*** Begin section ***

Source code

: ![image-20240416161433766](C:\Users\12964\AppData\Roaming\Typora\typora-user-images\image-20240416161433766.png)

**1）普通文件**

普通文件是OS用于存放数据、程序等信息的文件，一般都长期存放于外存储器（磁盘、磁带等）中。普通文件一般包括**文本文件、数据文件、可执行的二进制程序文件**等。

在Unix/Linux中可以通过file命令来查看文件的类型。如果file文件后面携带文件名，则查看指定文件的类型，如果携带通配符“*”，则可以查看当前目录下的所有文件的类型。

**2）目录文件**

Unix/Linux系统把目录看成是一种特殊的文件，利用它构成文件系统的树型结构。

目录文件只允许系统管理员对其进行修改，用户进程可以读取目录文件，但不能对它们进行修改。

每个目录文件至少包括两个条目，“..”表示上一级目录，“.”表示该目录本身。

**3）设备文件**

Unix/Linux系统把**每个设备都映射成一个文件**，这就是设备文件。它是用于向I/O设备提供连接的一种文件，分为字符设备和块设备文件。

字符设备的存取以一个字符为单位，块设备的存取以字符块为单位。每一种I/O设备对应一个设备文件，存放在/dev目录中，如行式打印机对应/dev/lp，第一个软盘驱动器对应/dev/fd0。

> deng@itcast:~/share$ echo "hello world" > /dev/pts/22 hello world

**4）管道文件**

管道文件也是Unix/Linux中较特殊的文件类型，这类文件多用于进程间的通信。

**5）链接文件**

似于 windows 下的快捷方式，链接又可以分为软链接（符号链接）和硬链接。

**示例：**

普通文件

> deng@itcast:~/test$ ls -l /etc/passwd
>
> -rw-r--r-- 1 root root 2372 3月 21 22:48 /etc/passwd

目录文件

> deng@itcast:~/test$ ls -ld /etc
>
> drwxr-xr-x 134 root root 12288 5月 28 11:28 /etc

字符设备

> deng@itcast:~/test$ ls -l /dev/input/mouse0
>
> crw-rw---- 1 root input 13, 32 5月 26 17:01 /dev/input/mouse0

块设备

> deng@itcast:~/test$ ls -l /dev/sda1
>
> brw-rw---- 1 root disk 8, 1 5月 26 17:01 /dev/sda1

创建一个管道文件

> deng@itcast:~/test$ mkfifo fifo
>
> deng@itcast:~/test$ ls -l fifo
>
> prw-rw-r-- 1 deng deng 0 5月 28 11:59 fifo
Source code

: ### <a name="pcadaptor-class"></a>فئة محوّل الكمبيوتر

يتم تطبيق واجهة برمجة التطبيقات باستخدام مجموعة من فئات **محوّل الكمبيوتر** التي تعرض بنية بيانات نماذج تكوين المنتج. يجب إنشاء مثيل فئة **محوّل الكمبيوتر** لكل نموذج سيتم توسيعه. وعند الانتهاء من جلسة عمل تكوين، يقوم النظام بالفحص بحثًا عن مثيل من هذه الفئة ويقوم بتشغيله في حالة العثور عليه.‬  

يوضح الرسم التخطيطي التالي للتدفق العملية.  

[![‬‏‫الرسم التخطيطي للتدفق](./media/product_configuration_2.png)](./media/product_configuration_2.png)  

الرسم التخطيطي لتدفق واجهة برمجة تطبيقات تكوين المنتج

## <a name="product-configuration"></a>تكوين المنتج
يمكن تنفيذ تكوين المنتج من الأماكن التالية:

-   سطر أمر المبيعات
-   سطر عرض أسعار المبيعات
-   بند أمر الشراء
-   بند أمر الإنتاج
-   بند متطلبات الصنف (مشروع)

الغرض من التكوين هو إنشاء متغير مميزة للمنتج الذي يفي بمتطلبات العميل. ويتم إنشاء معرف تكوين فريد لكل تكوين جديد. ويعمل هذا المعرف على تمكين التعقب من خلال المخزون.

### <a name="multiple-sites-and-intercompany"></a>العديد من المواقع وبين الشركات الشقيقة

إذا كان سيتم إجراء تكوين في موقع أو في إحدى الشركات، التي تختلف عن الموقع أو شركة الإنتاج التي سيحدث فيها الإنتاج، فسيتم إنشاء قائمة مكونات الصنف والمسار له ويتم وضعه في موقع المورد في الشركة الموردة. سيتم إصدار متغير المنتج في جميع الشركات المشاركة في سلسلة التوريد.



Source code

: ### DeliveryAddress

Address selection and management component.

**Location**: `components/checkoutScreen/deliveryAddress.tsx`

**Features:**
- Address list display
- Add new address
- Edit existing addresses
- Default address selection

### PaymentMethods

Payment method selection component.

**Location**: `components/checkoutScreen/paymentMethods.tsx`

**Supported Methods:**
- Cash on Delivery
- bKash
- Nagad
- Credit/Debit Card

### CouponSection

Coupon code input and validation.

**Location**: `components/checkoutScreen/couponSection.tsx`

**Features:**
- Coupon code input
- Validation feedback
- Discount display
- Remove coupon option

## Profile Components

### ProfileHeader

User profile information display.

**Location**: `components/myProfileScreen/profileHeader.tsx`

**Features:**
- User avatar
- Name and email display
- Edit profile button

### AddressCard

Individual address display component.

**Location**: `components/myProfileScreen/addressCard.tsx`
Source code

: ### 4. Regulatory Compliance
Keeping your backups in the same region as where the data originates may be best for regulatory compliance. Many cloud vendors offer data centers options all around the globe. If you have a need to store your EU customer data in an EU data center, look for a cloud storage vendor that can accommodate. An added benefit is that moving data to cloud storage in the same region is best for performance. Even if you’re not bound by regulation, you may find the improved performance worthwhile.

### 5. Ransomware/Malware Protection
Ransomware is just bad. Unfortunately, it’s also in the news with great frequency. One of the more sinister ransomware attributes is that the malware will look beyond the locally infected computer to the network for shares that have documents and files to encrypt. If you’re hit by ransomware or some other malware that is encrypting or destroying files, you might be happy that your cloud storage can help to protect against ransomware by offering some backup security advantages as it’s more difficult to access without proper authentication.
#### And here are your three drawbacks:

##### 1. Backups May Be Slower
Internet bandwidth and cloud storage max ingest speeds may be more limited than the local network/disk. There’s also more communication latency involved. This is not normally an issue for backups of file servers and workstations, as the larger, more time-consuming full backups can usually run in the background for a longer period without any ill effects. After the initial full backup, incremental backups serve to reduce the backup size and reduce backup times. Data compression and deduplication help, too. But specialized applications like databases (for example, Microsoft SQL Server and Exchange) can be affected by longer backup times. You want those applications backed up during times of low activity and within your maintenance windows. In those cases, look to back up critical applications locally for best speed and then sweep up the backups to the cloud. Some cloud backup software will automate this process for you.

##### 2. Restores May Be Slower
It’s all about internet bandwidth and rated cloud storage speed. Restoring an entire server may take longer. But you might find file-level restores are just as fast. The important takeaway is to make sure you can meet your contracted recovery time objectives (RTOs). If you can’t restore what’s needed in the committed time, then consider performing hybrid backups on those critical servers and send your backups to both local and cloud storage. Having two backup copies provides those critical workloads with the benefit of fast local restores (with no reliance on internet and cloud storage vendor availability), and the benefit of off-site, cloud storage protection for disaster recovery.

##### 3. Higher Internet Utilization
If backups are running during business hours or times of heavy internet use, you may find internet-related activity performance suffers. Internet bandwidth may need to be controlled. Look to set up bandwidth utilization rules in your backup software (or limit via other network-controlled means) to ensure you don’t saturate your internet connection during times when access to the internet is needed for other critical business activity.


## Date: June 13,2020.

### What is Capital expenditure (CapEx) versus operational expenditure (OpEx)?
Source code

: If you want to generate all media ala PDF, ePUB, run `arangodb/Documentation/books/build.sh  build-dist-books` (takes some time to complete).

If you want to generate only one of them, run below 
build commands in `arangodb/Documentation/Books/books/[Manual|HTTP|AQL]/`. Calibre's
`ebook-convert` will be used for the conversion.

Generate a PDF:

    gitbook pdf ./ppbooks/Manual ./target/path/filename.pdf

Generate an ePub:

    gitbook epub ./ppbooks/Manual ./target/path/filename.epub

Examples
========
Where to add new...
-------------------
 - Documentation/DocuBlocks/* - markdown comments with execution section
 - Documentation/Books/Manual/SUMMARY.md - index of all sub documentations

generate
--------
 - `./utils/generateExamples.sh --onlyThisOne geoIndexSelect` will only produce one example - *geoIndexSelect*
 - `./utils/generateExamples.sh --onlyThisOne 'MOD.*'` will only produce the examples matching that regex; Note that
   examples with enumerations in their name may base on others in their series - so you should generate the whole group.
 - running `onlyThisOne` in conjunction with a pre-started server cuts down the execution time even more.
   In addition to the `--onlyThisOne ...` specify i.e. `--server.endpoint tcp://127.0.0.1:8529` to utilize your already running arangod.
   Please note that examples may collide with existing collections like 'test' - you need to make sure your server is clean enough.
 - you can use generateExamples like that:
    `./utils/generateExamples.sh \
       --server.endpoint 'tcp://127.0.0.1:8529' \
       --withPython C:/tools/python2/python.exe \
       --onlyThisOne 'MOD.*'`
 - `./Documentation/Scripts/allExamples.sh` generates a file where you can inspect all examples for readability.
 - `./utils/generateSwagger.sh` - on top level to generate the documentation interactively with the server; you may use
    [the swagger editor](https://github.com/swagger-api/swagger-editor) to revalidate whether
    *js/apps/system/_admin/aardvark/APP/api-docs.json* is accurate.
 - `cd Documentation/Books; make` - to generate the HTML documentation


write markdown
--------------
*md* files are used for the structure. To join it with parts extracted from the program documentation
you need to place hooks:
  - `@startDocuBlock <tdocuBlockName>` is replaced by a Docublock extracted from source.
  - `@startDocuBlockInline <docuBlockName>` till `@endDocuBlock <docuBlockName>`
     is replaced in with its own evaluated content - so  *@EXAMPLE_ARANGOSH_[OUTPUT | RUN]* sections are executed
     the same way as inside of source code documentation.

*** End section ***

▶ **Assignment**: Only the lines above from the line with "regex; Note that" to the line with "- you can use", those two lines included, should be reproduced exactly.

▶ **Response to this exercise**:
 - `./utils/generateExamples.sh --onlyThisOne 'MOD.*'` will only produce the examples matching that regex; Note that
   examples with enumerations in their name may base on others in their series - so you should generate the whole group.
 - running `onlyThisOne` in conjunction with a pre-started server cuts down the execution time even more.
   In addition to the `--onlyThisOne ...` specify i.e. `--server.endpoint tcp://127.0.0.1:8529` to utilize your already running arangod.
   Please note that examples may collide with existing collections like 'test' - you need to make sure your server is clean enough.
 - you can use generateExamples like that:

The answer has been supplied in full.